REQUEST –
Using the data below, show every line where the word "Більша" occurs.

RECORD SET –

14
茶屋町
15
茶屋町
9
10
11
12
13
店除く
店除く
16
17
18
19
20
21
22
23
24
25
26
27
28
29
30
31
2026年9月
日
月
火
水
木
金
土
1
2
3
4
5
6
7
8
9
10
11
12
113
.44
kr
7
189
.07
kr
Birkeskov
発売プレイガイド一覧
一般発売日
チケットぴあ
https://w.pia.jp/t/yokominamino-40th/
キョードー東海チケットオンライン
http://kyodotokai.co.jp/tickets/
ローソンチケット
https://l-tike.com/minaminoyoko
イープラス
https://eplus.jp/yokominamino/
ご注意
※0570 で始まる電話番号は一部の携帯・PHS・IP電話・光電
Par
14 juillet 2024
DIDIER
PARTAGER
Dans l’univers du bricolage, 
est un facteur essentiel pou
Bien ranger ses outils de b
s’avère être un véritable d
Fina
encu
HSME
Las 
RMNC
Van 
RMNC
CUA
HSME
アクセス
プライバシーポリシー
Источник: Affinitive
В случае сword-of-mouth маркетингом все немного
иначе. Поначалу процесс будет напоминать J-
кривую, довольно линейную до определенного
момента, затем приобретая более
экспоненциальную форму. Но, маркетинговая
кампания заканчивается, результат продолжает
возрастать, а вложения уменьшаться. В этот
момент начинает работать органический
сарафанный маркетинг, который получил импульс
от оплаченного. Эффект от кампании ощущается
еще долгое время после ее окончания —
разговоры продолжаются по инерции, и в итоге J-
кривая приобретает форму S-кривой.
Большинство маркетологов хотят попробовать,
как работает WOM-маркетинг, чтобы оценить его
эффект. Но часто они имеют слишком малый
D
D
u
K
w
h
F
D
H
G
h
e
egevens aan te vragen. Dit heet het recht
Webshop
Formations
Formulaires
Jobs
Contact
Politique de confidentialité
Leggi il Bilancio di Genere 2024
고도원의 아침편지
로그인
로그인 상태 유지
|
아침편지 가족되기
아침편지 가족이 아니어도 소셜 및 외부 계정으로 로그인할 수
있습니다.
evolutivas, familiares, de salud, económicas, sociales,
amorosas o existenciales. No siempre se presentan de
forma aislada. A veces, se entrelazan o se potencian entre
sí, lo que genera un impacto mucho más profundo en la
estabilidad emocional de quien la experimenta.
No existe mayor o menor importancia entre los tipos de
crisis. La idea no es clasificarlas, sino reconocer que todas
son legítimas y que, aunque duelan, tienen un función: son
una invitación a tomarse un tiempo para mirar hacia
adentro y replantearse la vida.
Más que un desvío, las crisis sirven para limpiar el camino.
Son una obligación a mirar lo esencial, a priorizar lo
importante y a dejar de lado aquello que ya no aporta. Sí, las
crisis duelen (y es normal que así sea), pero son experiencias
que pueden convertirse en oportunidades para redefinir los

* * *

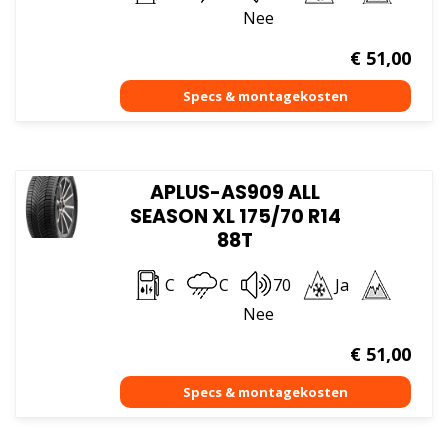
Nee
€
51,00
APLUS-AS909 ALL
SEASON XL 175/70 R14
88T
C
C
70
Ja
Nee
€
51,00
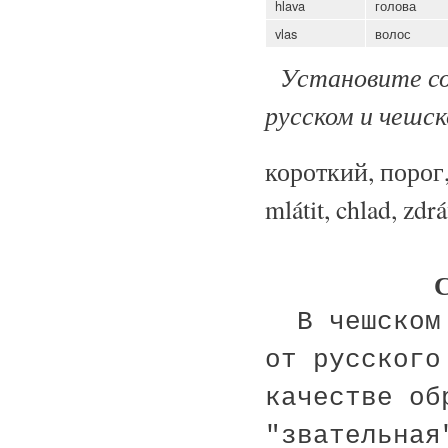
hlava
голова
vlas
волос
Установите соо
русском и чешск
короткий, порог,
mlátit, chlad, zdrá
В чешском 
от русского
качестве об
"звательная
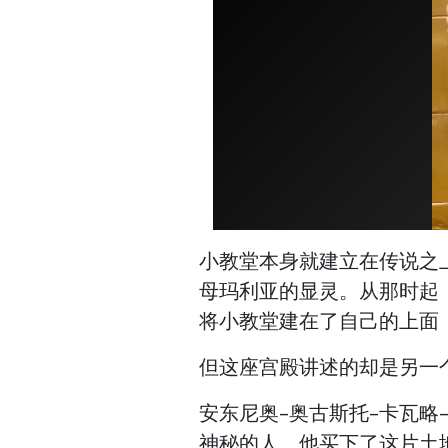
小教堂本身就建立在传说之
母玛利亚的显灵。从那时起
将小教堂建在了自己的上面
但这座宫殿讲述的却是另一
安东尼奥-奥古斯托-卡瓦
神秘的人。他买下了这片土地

--

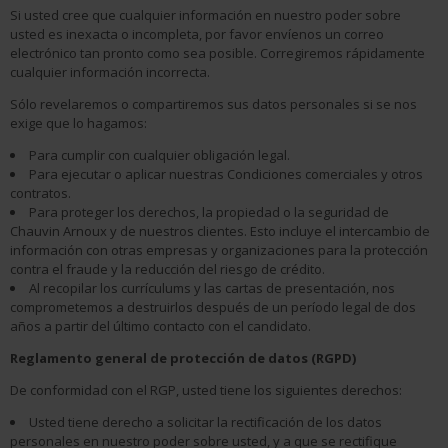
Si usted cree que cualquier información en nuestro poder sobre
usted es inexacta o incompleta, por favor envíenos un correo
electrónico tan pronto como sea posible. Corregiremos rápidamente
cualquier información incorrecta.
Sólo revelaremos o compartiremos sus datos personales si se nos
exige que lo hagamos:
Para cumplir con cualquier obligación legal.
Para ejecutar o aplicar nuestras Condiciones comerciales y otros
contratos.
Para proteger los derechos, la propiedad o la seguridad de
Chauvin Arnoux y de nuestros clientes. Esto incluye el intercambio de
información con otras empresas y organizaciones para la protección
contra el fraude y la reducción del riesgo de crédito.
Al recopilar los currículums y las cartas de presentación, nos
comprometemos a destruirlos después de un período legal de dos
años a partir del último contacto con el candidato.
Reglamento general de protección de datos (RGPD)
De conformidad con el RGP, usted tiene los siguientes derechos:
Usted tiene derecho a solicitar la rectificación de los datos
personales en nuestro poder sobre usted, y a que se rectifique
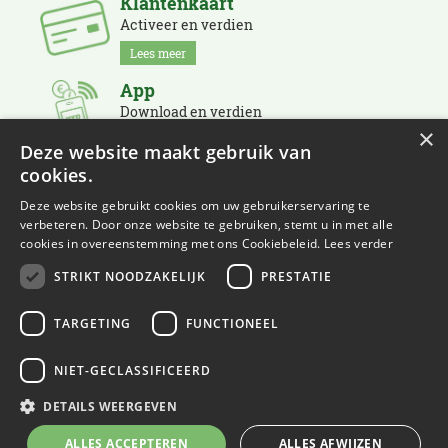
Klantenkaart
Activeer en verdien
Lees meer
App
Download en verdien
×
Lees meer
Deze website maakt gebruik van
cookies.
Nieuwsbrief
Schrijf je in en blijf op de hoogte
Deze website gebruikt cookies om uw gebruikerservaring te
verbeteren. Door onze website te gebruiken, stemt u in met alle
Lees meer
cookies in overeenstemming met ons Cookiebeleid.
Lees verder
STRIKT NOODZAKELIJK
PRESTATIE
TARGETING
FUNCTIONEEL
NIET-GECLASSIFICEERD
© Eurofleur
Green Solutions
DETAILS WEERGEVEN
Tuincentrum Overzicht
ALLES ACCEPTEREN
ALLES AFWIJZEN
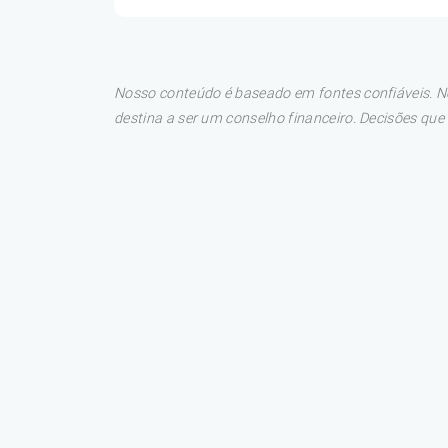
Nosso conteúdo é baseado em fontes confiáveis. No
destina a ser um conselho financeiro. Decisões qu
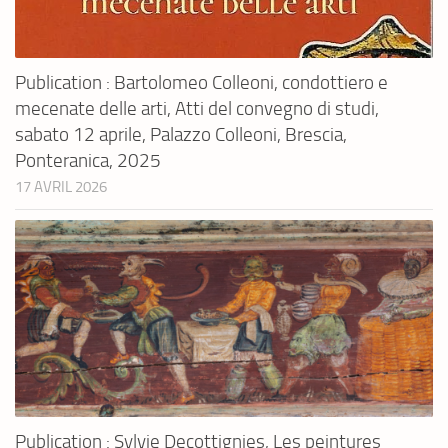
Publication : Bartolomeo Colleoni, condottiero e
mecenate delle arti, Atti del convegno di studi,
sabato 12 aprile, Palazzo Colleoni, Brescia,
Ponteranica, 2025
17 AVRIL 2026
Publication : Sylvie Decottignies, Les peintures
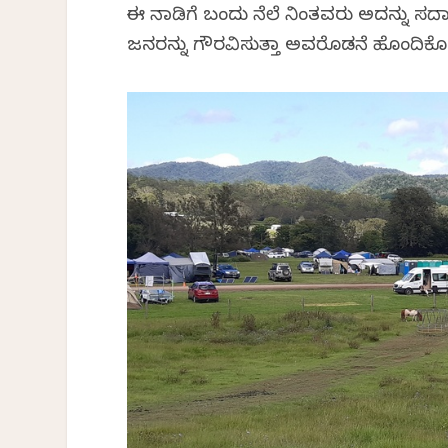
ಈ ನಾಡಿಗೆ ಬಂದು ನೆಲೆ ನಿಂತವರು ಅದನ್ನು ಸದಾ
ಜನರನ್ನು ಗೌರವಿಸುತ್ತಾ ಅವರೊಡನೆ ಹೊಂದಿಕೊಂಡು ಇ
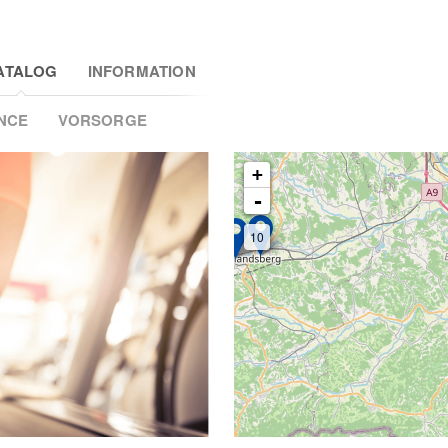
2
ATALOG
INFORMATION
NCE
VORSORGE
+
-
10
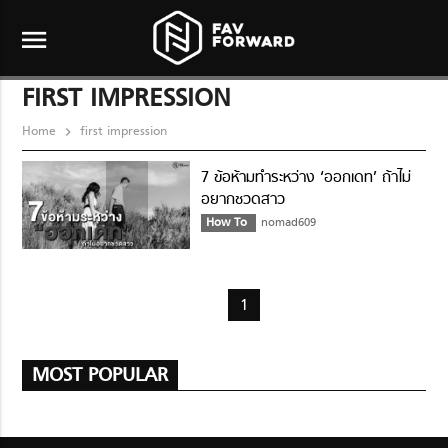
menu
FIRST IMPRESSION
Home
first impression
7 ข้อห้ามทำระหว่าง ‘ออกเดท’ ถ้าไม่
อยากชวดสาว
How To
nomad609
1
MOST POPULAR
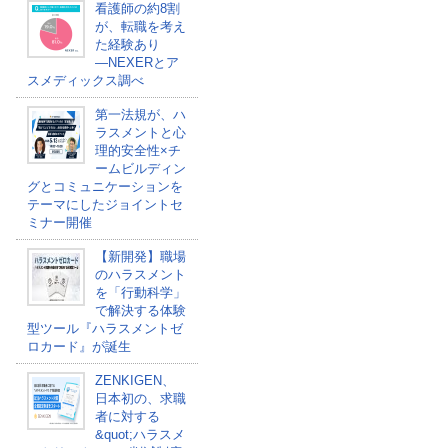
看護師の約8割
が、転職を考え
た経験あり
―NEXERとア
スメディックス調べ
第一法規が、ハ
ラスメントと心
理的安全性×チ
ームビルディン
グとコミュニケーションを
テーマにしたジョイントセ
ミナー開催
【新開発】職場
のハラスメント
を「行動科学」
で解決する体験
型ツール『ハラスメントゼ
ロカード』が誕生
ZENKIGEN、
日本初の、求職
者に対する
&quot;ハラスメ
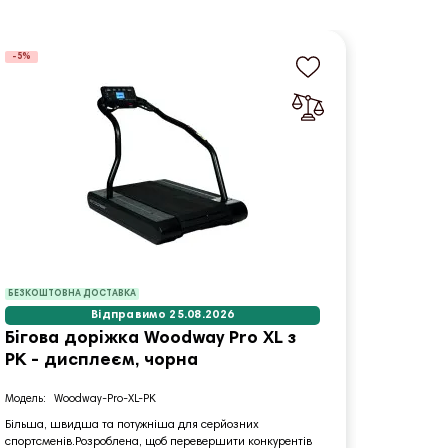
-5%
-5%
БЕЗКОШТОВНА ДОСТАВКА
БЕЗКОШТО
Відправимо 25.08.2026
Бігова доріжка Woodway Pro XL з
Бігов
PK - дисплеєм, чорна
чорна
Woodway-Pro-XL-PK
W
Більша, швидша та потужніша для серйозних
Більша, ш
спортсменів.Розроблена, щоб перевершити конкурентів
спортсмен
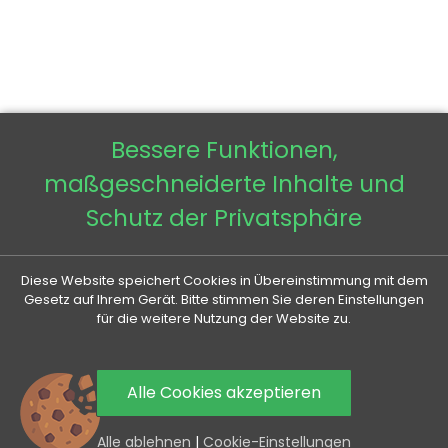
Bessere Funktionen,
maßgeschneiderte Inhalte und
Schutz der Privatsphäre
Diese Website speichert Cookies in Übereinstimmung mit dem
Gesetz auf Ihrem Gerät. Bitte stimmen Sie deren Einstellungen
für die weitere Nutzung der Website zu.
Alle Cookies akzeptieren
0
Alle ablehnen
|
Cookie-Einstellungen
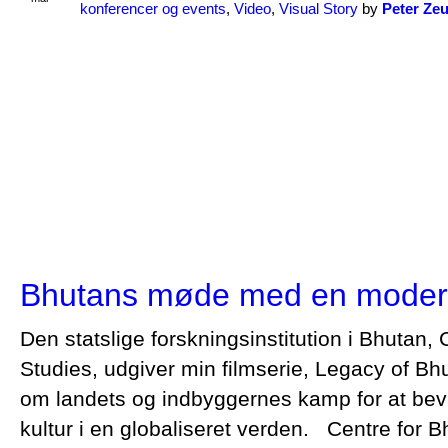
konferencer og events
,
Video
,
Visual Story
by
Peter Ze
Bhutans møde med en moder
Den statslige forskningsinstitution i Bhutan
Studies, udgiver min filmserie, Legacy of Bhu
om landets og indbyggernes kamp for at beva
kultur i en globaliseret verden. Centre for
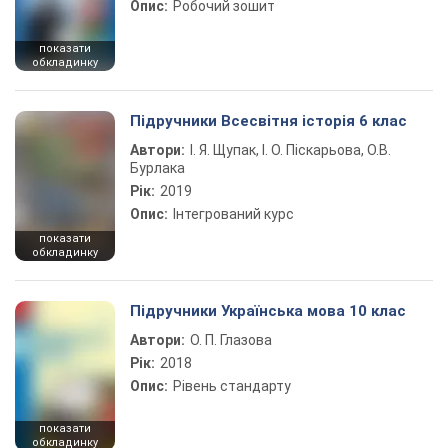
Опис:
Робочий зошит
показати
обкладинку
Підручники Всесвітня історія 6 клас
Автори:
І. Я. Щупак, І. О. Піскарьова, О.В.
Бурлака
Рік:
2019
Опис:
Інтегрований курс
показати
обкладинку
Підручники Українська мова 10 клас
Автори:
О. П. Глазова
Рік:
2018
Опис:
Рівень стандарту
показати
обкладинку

RESPONSE TO THE EXERCISE –
Більша, швидша та потужніша для серйозних
Більша, ш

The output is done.